◆ **Work instructions**:
1. List the parameters that the constructor of the class in the Python class question accepts, leaving out self.
2. In the Python class question, which external library does the code rely on?
3. Pick up the Python class question right after its last line and write the next part.

*** Supplied text

Creating a class and calling it from other .py files

Question

My objective with this code was to create a class and call it from other .py files. The code itself is working, but I would like to know what could be improved or be better implemented.

I wrote another program just to call this class and its methods and it worked. I'm using functions that will only work on Windows because this is an exercise, not production code. My code has only one class (StudingClassFirstTime) and 13 methods. It is using the external library PyNaCl.

import getpass # Allow user input a password without echo it on terminal
import os # To be able to use os.system('cls')
from nacl import pwhash, secret, utils, exceptions # Encrypt functions to be used


class StudingClassFirstTime:

    # Constructor mode: Here I will define the KDF (argon2id) parameters that will be used by default
    def __init__(self, kdf=pwhash.argon2id.kdf,
                 ops=pwhash.argon2id.OPSLIMIT_SENSITIVE,
                 mem=pwhash.argon2id.MEMLIMIT_SENSITIVE,
                 size=secret.SecretBox.KEY_SIZE):
        self.kdf = pwhash.argon2id.kdf
        self.ops = pwhash.argon2id.OPSLIMIT_SENSITIVE
        self.mem = pwhash.argon2id.MEMLIMIT_SENSITIVE
        self.size = secret.SecretBox.KEY_SIZE

    # Load an encryption key stored on file
    # This file should have only one encryption key inside it
    # If you have one file.key, you can encrypt as many files as you want, but, all of them will use the very same key
    # If you encrypt the same file twice with the same key, the output will not be equal thanks to NONCE
    def load_key(self, key_file):
        with open(key_file, 'rb') as my_key:
            key_of_file = my_key.read()

******
*** Data segment

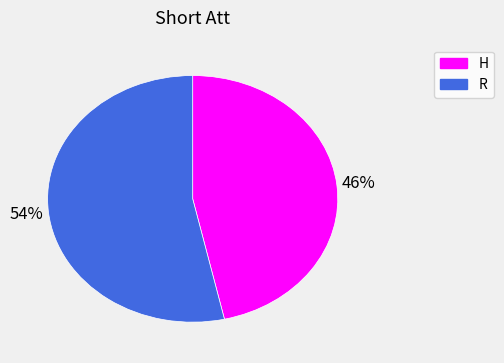

How many slices are in this pie chart?

2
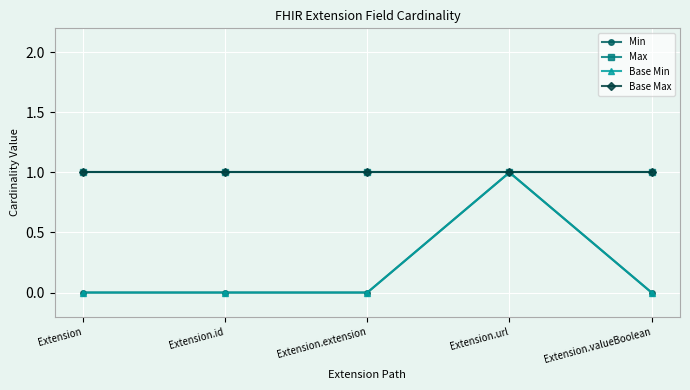

What is the label of the 4th point from the left?

Extension.url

******

◆ **Answers for the exercise**:
1. kdf, ops, mem, size

2. PyNaCl

3.
        return key_of_file

    # Generate an encryption key and return it's value(key)
    def generate_key(self):
        self.salt = utils.random(pwhash.argon2id.SALTBYTES) # 16 bytes == 128 bits
        password = self.password() # Ask a user to input a password
        key = self.kdf(self.size, password, self.salt, opslimit=self.ops, memlimit=self.mem)
        return key # Key have 32 bytes == 256 bits

    # Generate a raw 256 bits (32 bytes) as a key
    # Do not need any user password, or KDF function
    def generate_key_file(self):
        password = utils.random(32) # 32 bytes == 256 bits
        file_key = secret.SecretBox(password).encode()
        return file_key

    # Generate a encryption key and write it to a file
    def write_key_file(self, key_file):
        key = self.generate_key_file()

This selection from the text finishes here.